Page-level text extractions
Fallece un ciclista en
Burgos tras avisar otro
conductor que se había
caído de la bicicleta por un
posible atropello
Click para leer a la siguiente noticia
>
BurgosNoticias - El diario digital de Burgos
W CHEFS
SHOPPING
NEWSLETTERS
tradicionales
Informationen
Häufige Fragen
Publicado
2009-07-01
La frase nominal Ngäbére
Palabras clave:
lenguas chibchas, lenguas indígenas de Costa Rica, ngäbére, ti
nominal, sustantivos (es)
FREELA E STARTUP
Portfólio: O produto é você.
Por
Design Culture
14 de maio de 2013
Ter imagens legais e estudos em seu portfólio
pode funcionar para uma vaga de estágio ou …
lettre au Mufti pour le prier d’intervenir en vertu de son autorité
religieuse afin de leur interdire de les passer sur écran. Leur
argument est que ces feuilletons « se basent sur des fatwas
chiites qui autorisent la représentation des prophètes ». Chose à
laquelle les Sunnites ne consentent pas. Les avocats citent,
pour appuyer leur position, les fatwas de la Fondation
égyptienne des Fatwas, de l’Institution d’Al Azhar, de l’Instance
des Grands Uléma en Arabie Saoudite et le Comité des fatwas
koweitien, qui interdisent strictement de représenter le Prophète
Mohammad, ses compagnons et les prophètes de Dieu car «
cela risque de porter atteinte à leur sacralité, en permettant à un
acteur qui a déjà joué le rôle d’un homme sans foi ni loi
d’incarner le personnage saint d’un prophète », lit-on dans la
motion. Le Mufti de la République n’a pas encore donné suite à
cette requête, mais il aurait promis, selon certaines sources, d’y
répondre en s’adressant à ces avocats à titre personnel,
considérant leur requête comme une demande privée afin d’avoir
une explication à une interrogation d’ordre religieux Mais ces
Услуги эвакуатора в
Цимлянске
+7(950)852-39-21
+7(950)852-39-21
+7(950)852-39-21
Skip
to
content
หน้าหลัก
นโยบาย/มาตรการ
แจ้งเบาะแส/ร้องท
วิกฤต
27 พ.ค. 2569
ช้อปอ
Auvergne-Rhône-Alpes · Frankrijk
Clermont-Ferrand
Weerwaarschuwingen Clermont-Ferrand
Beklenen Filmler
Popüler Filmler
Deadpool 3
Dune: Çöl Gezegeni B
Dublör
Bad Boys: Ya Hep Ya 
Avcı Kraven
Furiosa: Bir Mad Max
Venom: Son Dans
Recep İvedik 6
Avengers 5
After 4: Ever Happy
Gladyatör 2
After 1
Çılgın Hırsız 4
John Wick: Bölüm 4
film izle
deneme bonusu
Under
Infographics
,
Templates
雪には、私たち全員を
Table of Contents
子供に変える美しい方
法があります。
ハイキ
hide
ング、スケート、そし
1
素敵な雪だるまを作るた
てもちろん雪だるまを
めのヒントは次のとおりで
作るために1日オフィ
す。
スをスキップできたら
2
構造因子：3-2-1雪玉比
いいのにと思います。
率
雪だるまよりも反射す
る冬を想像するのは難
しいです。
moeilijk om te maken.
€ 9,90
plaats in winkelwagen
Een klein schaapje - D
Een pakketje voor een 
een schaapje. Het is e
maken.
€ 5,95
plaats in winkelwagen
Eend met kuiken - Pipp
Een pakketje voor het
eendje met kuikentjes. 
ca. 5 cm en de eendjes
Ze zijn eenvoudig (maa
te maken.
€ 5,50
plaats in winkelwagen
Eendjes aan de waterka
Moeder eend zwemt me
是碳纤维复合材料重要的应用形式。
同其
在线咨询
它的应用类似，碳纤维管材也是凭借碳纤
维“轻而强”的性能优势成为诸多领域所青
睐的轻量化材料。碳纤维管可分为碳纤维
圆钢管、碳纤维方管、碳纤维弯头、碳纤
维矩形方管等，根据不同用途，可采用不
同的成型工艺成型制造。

◆ Work to complete ◆
Every record, copied exactly, is the expected answer.

◆ Answer box ◆
Fallece un ciclista en
Burgos tras avisar otro
conductor que se había
caído de la bicicleta por un
posible atropello
Click para leer a la siguiente noticia
>
BurgosNoticias - El diario digital de Burgos
W CHEFS
SHOPPING
NEWSLETTERS
tradicionales
Informationen
Häufige Fragen
Publicado
2009-07-01
La frase nominal Ngäbére
Palabras clave:
lenguas chibchas, lenguas indígenas de Costa Rica, ngäbére, ti
nominal, sustantivos (es)
FREELA E STARTUP
Portfólio: O produto é você.
Por
Design Culture
14 de maio de 2013
Ter imagens legais e estudos em seu portfólio
pode funcionar para uma vaga de estágio ou …
lettre au Mufti pour le prier d’intervenir en vertu de son autorité
religieuse afin de leur interdire de les passer sur écran. Leur
argument est que ces feuilletons « se basent sur des fatwas
chiites qui autorisent la représentation des prophètes ». Chose à
laquelle les Sunnites ne consentent pas. Les avocats citent,
pour appuyer leur position, les fatwas de la Fondation
égyptienne des Fatwas, de l’Institution d’Al Azhar, de l’Instance
des Grands Uléma en Arabie Saoudite et le Comité des fatwas
koweitien, qui interdisent strictement de représenter le Prophète
Mohammad, ses compagnons et les prophètes de Dieu car «
cela risque de porter atteinte à leur sacralité, en permettant à un
acteur qui a déjà joué le rôle d’un homme sans foi ni loi
d’incarner le personnage saint d’un prophète », lit-on dans la
motion. Le Mufti de la République n’a pas encore donné suite à
cette requête, mais il aurait promis, selon certaines sources, d’y
répondre en s’adressant à ces avocats à titre personnel,
considérant leur requête comme une demande privée afin d’avoir
une explication à une interrogation d’ordre religieux Mais ces
Услуги эвакуатора в
Цимлянске
+7(950)852-39-21
+7(950)852-39-21
+7(950)852-39-21
Skip
to
content
หน้าหลัก
นโยบาย/มาตรการ
แจ้งเบาะแส/ร้องท
วิกฤต
27 พ.ค. 2569
ช้อปอ
Auvergne-Rhône-Alpes · Frankrijk
Clermont-Ferrand
Weerwaarschuwingen Clermont-Ferrand
Beklenen Filmler
Popüler Filmler
Deadpool 3
Dune: Çöl Gezegeni B
Dublör
Bad Boys: Ya Hep Ya 
Avcı Kraven
Furiosa: Bir Mad Max
Venom: Son Dans
Recep İvedik 6
Avengers 5
After 4: Ever Happy
Gladyatör 2
After 1
Çılgın Hırsız 4
John Wick: Bölüm 4
film izle
deneme bonusu
Under
Infographics
,
Templates
雪には、私たち全員を
Table of Contents
子供に変える美しい方
法があります。
ハイキ
hide
ング、スケート、そし
1
素敵な雪だるまを作るた
てもちろん雪だるまを
めのヒントは次のとおりで
作るために1日オフィ
す。
スをスキップできたら
2
構造因子：3-2-1雪玉比
いいのにと思います。
率
雪だるまよりも反射す
る冬を想像するのは難
しいです。
moeilijk om te maken.
€ 9,90
plaats in winkelwagen
Een klein schaapje - D
Een pakketje voor een 
een schaapje. Het is e
maken.
€ 5,95
plaats in winkelwagen
Eend met kuiken - Pipp
Een pakketje voor het
eendje met kuikentjes. 
ca. 5 cm en de eendjes
Ze zijn eenvoudig (maa
te maken.
€ 5,50
plaats in winkelwagen
Eendjes aan de waterka
Moeder eend zwemt me
是碳纤维复合材料重要的应用形式。
同其
在线咨询
它的应用类似，碳纤维管材也是凭借碳纤
维“轻而强”的性能优势成为诸多领域所青
睐的轻量化材料。碳纤维管可分为碳纤维
圆钢管、碳纤维方管、碳纤维弯头、碳纤
维矩形方管等，根据不同用途，可采用不
同的成型工艺成型制造。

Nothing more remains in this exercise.